This follows the analysis from this blog post notebook here.

%matplotlib inline
import warnings
warnings.filterwarnings('ignore')
import numpy as np
import scipy as sp
import pandas as pd
import sklearn
import seaborn as sns
from matplotlib import pyplot as plt
import sklearn.cross_validation

Load the wine data set, define a ‘good’ wine as one which has a quality above 7 and display the head of the dataset.

wine_df = pd.read_csv("https://archive.ics.uci.edu/ml/machine-learning-databases/wine-quality/winequality-red.csv", sep=";")
Y = wine_df.quality.values
wine_df = wine_df.drop('quality', axis = 1)
Y = np.asarray([1 if i >= 7 else 0 for i in Y])
wine_df.head()
fixed acidity volatile acidity citric acid residual sugar chlorides free sulfur dioxide total sulfur dioxide density pH sulphates alcohol
0 7.4 0.70 0.00 1.9 0.076 11 34 0.9978 3.51 0.56 9.4
1 7.8 0.88 0.00 2.6 0.098 25 67 0.9968 3.20 0.68 9.8
2 7.8 0.76 0.04 2.3 0.092 15 54 0.9970 3.26 0.65 9.8
3 11.2 0.28 0.56 1.9 0.075 17 60 0.9980 3.16 0.58 9.8
4 7.4 0.70 0.00 1.9 0.076 11 34 0.9978 3.51 0.56 9.4
X = wine_df.as_matrix()
from sklearn.ensemble import RandomForestClassifier
from sklearn.cross_validation import cross_val_score

Train Random Forests with different number of predictors, using cross validation to get an estimate of the prediction accuracy. Below are the results using both prediction accuracy and F1 score.

------

> _EXERCISE INSTRUCTIONS_
Copy the wine notebook from "This follows the" to "of the dataset.", renaming "pandas" to "polars" throughout. The entries play no part in this work.

------

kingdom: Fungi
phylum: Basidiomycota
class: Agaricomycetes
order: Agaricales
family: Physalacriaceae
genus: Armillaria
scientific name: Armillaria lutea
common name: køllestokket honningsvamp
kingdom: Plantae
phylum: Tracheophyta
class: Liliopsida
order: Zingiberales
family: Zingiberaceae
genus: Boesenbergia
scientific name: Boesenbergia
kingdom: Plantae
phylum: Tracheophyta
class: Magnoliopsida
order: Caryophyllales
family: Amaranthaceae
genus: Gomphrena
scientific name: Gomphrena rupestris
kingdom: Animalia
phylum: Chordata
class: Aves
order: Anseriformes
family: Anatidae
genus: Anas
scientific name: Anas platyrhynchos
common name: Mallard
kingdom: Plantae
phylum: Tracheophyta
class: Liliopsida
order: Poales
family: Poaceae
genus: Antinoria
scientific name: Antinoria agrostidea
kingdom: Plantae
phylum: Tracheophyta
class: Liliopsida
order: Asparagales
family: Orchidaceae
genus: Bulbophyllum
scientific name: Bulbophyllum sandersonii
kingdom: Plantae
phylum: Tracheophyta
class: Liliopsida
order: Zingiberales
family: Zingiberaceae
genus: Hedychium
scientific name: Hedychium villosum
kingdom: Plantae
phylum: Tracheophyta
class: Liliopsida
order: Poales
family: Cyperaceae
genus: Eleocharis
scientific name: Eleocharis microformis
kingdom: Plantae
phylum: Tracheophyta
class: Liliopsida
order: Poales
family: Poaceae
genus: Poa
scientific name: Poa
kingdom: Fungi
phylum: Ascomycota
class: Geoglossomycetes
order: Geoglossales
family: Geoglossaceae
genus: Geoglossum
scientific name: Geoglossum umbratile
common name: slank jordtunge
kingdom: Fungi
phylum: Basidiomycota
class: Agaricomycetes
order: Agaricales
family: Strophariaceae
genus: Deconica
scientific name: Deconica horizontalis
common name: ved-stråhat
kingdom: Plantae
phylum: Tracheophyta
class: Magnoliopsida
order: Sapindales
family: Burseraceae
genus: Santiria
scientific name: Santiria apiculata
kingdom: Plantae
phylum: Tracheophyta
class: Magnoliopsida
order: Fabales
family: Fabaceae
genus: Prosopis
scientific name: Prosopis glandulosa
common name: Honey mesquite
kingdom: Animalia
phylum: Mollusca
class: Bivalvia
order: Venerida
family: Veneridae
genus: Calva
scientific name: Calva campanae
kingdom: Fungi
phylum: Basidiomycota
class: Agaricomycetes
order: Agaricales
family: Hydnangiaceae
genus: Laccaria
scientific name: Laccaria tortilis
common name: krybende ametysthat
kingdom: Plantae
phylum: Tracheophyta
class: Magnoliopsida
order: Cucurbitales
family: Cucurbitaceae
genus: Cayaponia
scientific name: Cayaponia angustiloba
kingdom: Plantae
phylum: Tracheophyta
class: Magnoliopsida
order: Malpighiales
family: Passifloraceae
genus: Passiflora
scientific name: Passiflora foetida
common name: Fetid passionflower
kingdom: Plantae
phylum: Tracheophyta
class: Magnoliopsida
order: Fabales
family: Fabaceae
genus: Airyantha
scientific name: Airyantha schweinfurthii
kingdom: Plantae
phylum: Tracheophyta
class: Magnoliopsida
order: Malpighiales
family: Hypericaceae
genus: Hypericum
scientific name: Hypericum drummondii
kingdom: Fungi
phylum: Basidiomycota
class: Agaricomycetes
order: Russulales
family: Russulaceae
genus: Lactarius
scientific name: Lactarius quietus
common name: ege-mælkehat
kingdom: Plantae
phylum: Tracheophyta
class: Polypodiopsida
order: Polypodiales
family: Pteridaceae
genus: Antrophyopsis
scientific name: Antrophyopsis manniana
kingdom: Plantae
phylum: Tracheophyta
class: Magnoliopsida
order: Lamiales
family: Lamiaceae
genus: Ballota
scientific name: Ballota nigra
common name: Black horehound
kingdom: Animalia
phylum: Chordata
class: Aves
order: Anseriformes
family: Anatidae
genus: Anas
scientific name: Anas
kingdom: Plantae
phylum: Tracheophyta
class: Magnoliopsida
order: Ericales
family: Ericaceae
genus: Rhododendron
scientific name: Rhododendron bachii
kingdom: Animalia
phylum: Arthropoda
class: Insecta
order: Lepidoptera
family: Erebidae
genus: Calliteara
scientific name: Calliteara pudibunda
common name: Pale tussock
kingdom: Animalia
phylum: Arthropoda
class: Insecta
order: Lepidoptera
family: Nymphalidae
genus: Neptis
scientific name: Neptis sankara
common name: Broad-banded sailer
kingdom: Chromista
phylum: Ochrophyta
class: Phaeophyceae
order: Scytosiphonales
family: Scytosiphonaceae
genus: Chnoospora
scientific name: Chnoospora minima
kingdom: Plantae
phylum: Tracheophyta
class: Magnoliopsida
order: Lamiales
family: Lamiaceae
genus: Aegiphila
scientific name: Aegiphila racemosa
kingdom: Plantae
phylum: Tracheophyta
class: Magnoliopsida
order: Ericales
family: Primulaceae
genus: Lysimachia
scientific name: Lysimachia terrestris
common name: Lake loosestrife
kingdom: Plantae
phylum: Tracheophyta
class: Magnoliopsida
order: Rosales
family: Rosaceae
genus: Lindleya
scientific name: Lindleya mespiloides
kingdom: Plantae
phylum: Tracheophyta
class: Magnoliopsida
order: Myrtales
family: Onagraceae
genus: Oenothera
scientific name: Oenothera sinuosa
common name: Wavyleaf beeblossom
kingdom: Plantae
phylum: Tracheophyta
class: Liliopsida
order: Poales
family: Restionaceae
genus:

------

> _TASK RESPONSE_
This follows the analysis from this blog post notebook here.

%matplotlib inline
import warnings
warnings.filterwarnings('ignore')
import numpy as np
import scipy as sp
import polars as pd
import sklearn
import seaborn as sns
from matplotlib import pyplot as plt
import sklearn.cross_validation

Load the wine data set, define a ‘good’ wine as one which has a quality above 7 and display the head of the dataset.